A l’inverse d’une maison classique où l’on habitera plus facilement les extrémités d’une pièce en délaissant le centre, ici les espaces se construisent à partir du centre, créant une ambiance conviviale et chaleureuse à la manière d’un feu de camp.
Habiter l’interstice, surpasser la surface
Construire un habitat minimal mais agréable, en économisant l’espace disponible, est une question récurrente au Japon. L’un des défis intrinsèques à l’exercice de l’architecture japonaise contemporaine est le suivant : Comment réussir à réinventer encore et toujours l’espace de vie en optimisant au maximum la surface ?
L’augmentation des prix du foncier et l’accélération de l’urbanisation ont forcé les villes japonaises à économiser toujours plus, et à rentabiliser au maximum l’utilisation du sol. Ainsi, il n’est pas rare de voir des maisons construites sur des sites exigus et alambiqués. Chaque micro parcelle de ville donnera potentiellement naissance à un projet intéressant, si tant est que l’on arrive à déjouer les difficultés du site pour en tirer de surprenantes vertus. La maison « Promenade » réalisée par le cabinet FORM en est évidemment un savoureux exemple…
Machiya in Ogawa street in Muromachi Period (source)

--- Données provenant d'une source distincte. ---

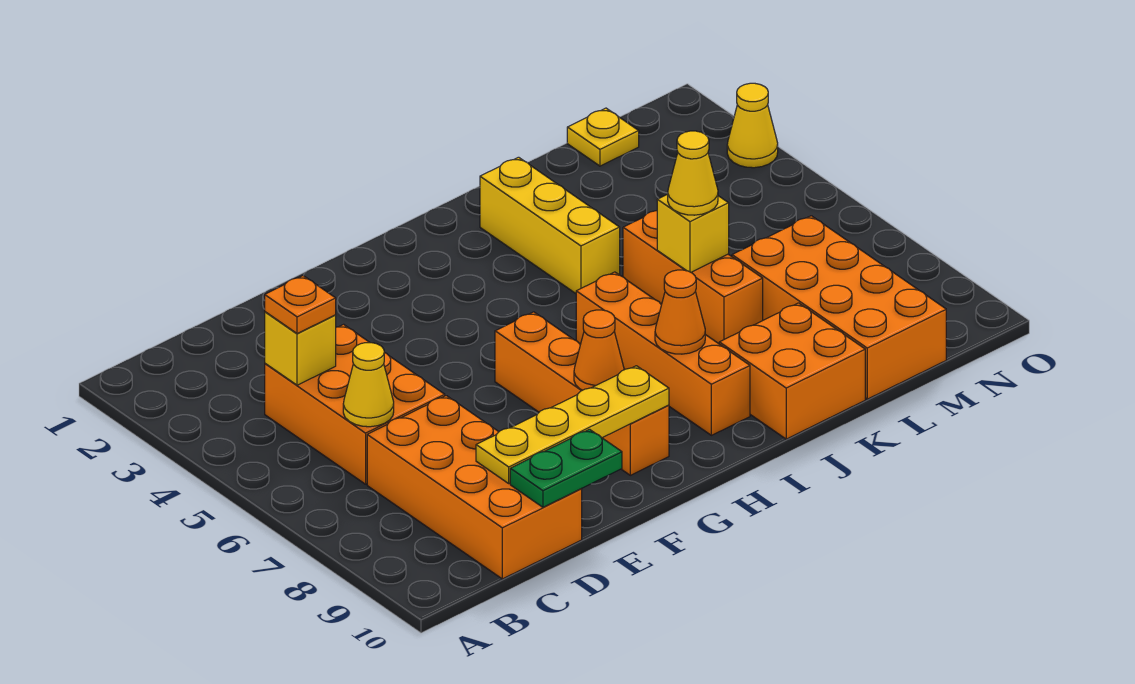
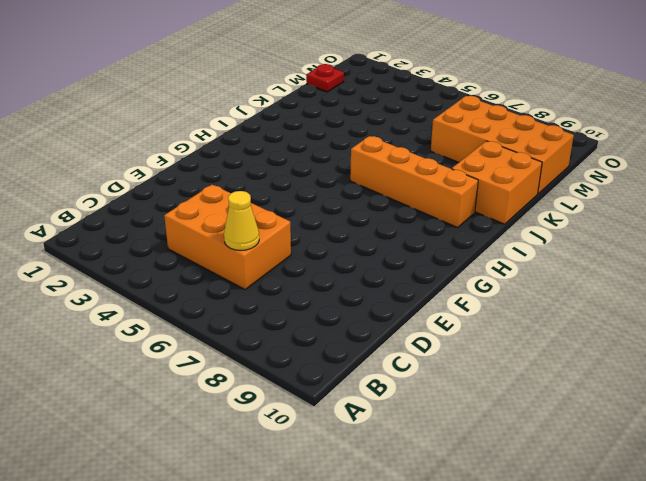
red plate M1 level 1 -> yellow plate M1 level 1
none -> orange brick C7:D10 level 1
none -> orange brick G6:G9 level 1
none -> yellow brick J2:J4 level 1

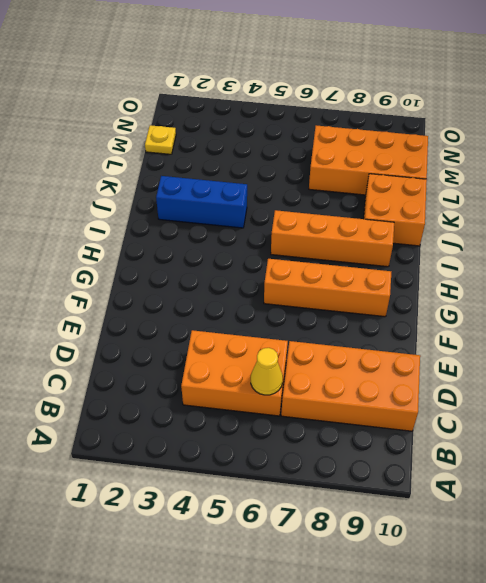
blue brick J2:J4 level 1 -> yellow brick J2:J4 level 1
none -> orange brick K5:K7 level 1
none -> yellow cone O3 level 1
none -> yellow brick C4 level 2

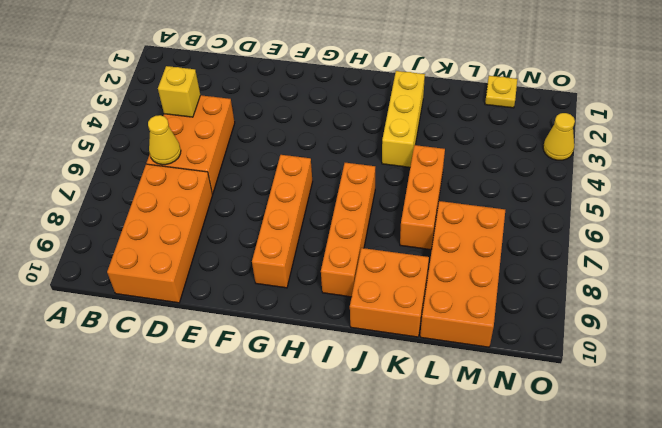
none -> yellow plate D9:G9 level 2
none -> green plate D10:E10 level 2
none -> orange cone G8 level 2

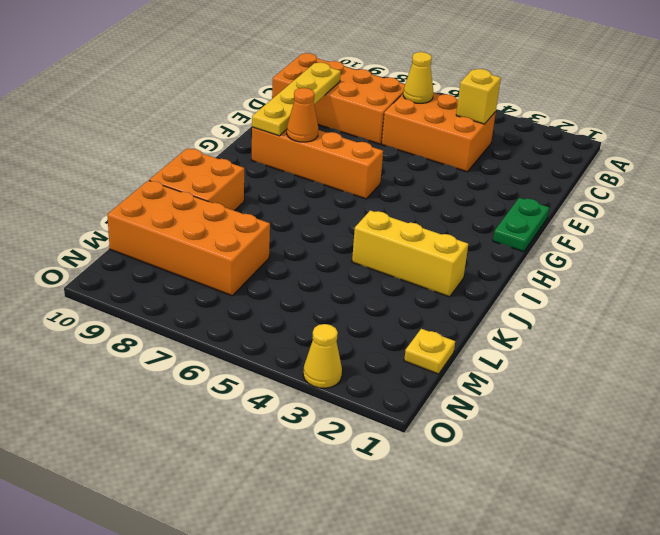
green plate F1:G1 level 1 -> green plate D10:E10 level 2
none -> orange brick I6:I9 level 1
none -> orange brick K5:K7 level 1
none -> orange cone I8 level 2

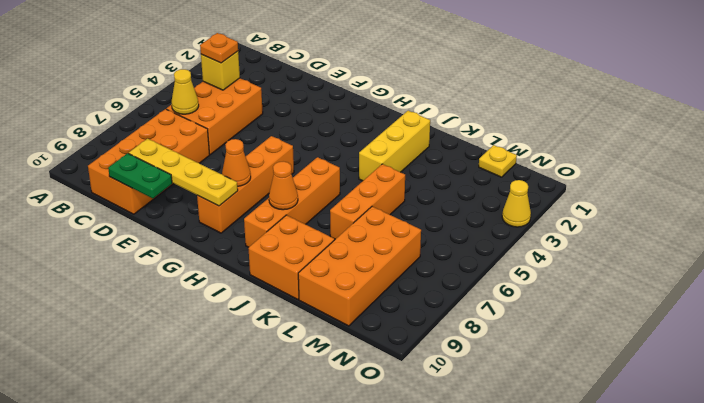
none -> yellow brick K6 level 2
none -> yellow cone K6 level 3

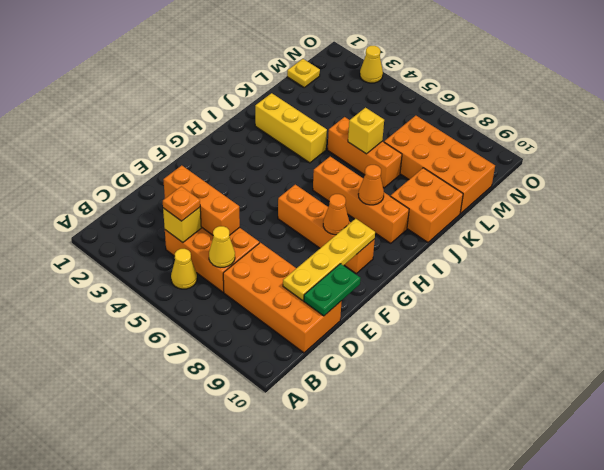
yellow cone B5 level 1 -> yellow cone K6 level 3
orange brick D3:D5 level 2 -> none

D’ailleurs, le Japon ancien est loin d’ignorer ce type de constructions étroites creusées en profondeur. Elle rappelle en effet la tounure que prenait l’une des formes archétypales de l’habitat vernaculaire japonais, qui structurait particulièrement certains quartiers de Kyoto entre l’ère Edo et l’ère Meiji :
« Les machiya (町屋, littéralement « maisons des bourgs ») sont des maisons en bois typiques des centres-villes japonais, elles ont servi de logements et d’ateliers aux habitants pendant des siècles. Toutes sont disposées à peu près sur le même modèle : les commerces et les appartements occupent l’avant, tandis qu’un long couloir, où se trouve la cuisine, dessert les entrepôts et un petit jardin à l’arrière. Les Japonais les surnomment par dérision unagi no nedoko (« les chambres à coucher des anguilles »), en raison de leur forme longue et étroite. »
Au boulot les archi ! (in Hokusai, le vieux fou d’architecture)
De la même manière, la maison Tepee s’évertue à minimiser l’espace de vie pour s’insérer dans un environnement contraint. La différence étant qu’ici on s’immisce au mieux dans la nature, au lieu de prendre part à la ville… Que ce soit au milieu de la forêt ou en pleine zone urbaine, ces deux projets réussissent le pari risqué d’habiter l’interstice en se glissant dans un contexte difficile.